** Work instructions **
Retype the records below word for word, from the very first line through the line containing "NEXT GENERATION: CONN1E Episode 004", including that line.

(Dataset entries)
══════════

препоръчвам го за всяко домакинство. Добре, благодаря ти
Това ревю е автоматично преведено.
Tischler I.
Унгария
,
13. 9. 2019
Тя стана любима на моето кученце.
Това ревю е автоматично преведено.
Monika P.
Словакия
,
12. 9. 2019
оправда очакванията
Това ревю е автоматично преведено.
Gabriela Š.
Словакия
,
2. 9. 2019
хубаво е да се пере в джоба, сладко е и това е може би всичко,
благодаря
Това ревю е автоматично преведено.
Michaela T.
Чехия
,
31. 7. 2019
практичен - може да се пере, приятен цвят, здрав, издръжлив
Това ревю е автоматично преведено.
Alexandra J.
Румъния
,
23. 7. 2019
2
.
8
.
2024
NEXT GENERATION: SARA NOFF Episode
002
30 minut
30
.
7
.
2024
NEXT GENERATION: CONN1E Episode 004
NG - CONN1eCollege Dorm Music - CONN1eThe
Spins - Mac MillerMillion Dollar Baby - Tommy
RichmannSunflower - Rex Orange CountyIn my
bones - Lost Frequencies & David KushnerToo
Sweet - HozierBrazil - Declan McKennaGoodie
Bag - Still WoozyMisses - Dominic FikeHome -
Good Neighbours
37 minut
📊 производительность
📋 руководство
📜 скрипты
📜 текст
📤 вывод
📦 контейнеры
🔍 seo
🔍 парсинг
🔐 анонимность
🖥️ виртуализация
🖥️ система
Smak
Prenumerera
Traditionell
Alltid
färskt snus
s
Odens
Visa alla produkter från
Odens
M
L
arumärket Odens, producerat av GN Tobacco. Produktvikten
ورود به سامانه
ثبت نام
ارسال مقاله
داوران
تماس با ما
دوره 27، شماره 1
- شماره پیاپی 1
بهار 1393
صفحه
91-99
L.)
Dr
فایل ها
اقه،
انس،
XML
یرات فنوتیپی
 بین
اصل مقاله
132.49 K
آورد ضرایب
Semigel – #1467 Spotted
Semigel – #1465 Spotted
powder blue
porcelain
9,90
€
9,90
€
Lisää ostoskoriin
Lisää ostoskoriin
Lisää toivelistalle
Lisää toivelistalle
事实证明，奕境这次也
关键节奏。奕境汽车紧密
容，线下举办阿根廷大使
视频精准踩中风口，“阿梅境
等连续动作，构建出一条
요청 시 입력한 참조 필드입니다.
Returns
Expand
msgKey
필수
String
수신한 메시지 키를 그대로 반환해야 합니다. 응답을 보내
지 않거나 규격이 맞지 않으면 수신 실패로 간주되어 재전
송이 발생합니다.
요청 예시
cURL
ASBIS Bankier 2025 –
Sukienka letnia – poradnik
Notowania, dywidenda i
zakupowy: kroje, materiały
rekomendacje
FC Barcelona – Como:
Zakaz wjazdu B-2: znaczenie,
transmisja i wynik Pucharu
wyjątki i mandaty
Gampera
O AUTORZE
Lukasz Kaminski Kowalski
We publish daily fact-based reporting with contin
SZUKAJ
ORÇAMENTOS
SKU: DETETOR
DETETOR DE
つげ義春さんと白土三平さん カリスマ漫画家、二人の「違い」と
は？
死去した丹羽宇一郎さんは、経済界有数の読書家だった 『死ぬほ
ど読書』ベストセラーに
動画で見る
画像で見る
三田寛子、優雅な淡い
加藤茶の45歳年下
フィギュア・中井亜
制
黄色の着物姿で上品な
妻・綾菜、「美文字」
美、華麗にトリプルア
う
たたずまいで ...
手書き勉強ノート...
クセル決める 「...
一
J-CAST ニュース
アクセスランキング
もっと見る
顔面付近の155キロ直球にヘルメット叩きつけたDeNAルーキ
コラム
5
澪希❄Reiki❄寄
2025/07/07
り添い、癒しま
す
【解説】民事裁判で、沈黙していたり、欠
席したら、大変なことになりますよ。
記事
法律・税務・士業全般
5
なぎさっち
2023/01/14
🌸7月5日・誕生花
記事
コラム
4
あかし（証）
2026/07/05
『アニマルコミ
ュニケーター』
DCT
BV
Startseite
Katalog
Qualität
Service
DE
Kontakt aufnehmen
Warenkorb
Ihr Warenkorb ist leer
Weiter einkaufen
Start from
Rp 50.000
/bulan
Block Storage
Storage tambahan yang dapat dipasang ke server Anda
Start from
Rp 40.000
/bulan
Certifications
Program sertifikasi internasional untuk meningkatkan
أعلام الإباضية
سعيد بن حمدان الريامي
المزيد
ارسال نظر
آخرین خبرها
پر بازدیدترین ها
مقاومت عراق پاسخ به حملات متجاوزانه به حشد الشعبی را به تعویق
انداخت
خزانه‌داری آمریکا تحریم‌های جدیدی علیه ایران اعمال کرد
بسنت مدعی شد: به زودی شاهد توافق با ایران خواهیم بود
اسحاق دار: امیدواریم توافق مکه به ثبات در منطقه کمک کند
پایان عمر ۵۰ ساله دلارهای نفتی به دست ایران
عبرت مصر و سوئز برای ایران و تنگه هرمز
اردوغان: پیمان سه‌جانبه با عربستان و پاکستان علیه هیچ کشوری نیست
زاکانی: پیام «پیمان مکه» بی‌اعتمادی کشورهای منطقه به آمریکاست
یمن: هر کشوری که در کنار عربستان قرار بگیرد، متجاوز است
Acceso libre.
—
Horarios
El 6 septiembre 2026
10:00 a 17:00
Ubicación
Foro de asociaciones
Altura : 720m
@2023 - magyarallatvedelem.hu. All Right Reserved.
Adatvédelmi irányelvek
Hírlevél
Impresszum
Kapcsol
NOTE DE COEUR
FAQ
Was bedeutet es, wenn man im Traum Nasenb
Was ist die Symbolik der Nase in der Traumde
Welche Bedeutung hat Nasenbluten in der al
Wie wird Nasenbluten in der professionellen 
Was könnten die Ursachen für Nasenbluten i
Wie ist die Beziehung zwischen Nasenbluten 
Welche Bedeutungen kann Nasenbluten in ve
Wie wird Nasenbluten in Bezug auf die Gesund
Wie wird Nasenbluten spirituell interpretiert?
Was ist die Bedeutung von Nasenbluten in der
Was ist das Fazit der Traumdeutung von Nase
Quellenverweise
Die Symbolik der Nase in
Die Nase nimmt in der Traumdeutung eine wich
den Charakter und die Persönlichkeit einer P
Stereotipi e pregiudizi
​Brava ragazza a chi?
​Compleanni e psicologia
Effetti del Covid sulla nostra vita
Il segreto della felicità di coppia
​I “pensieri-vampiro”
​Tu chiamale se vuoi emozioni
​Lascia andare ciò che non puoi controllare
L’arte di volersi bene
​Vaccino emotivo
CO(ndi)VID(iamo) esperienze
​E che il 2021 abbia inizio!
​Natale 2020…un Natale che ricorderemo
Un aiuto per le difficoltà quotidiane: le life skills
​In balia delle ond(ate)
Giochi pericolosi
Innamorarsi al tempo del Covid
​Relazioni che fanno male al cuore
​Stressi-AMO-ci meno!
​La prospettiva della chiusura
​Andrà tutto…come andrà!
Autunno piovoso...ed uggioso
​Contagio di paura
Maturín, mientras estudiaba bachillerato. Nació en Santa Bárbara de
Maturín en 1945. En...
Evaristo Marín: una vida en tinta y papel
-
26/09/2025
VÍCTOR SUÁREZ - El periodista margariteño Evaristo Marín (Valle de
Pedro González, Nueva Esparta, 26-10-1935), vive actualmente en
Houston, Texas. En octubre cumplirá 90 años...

══════════

** Response **
препоръчвам го за всяко домакинство. Добре, благодаря ти
Това ревю е автоматично преведено.
Tischler I.
Унгария
,
13. 9. 2019
Тя стана любима на моето кученце.
Това ревю е автоматично преведено.
Monika P.
Словакия
,
12. 9. 2019
оправда очакванията
Това ревю е автоматично преведено.
Gabriela Š.
Словакия
,
2. 9. 2019
хубаво е да се пере в джоба, сладко е и това е може би всичко,
благодаря
Това ревю е автоматично преведено.
Michaela T.
Чехия
,
31. 7. 2019
практичен - може да се пере, приятен цвят, здрав, издръжлив
Това ревю е автоматично преведено.
Alexandra J.
Румъния
,
23. 7. 2019
2
.
8
.
2024
NEXT GENERATION: SARA NOFF Episode
002
30 minut
30
.
7
.
2024
NEXT GENERATION: CONN1E Episode 004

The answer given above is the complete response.